Often smaller coolers are a perfect first step for those starting with a wine collection.
It may help to get a medium-sized freestanding cooler so that you will have room to grow your collection. Ageing wine cabinets can be a perfect choice for those with a more extensive collection or who want to age their wines.
Know Why Wine Is Acidic
Acidity in wine comes from the very soil the grapes are grown in. Unripe grapes have the highest levels of acidity, but this typically lowers as they ripen. Grapes that are grown in cooler environments typically have high acidity due to the lack of sun and warmth that raises a grape’s pH levels.
Many vineyards in cooler climates will add additional acids to increase the overall acidity of the wine.
Related Read: 9 Wines That Tastes Like Grape Juice
Choose The Right Acidity For Food Pairings
Getting the acidity of your wine right is essential to make a good pairing with a meal. It is a good idea to have wines with a range of acidities available to complement any meal.
When cooking a meal, consider the key flavours. For instance, will the dish be sweet, salty or sour?
Get an idea of your meal’s different qualities to choose the wine with the right acidity and other qualities. The idea here is to find a wine that perfectly complements the key features of the meal.
Cooking a meal that is high in acidity will naturally mean you should pair that meal with a wine that is higher in acidity.
It may help to experiment with different pairings to find the right match before giving wines to guests at dinner parties.
Which Wines Are Most Acidic?
Red wines are typically lowest in acidity. This is because the grapes for red wine are usually grown in warmer climates or have been aged to lower the acidity in the bottle.
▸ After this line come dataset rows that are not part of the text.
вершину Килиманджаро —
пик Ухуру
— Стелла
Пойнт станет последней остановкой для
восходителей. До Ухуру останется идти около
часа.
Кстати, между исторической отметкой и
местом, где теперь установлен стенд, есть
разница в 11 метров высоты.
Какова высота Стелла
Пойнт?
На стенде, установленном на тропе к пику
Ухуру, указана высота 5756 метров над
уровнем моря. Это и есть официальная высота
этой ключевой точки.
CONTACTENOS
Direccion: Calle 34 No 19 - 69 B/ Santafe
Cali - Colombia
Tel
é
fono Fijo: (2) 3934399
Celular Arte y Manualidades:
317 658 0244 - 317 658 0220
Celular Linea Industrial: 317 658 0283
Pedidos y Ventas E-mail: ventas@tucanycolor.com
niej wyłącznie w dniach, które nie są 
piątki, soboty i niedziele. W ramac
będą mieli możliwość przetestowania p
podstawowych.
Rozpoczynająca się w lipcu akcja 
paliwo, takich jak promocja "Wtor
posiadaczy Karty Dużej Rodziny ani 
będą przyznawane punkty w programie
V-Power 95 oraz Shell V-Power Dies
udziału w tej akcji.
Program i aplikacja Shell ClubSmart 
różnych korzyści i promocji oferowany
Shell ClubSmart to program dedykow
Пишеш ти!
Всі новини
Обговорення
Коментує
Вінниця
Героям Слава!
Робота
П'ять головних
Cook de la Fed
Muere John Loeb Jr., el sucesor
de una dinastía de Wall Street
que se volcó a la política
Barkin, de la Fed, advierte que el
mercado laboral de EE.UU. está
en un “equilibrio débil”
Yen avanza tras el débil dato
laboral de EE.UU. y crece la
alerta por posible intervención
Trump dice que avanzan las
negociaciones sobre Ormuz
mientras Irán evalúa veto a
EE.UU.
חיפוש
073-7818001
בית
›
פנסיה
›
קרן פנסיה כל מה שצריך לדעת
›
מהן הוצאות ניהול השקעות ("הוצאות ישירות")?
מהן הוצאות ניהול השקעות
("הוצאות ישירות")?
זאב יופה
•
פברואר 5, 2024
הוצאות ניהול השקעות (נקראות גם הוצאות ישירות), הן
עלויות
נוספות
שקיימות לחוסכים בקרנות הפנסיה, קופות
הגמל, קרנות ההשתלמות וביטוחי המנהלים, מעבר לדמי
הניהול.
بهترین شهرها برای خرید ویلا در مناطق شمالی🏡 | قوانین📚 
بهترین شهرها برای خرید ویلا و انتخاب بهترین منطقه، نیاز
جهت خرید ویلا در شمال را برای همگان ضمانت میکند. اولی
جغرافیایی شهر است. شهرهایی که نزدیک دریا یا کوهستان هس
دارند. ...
Wines can be aged at the vineyard or in your own home with the right kind ofageing wine cabinet. There are also full and medium-bodied red wines that have a higher level of acidity.
White wines and sparkling wines typically have the highest level of acidity. These are the wines that will feel tart on your tongue and suit lighter meals such as fish. It is worth noting that the more acidic the wine, the more it can have a negative impact on your digestion.
If you struggle with digestive issues, it may help to limit your wines to the lower end of the acidic range.
Acidity is an essential part of how a wine looks and tastes. The level of acidity you choose in your wines will largely depend on your personal preference. Tart wines aren’t necessarily for everyone!
Fortunately, there are thousands of wines to choose from, and you’re sure to find something that will suit any palate.
It is vital that you have an excellent space to store your wines and chill them before serving. In addition, it can help to have a number of wines on hand so that you can cater to as many tastes as possible.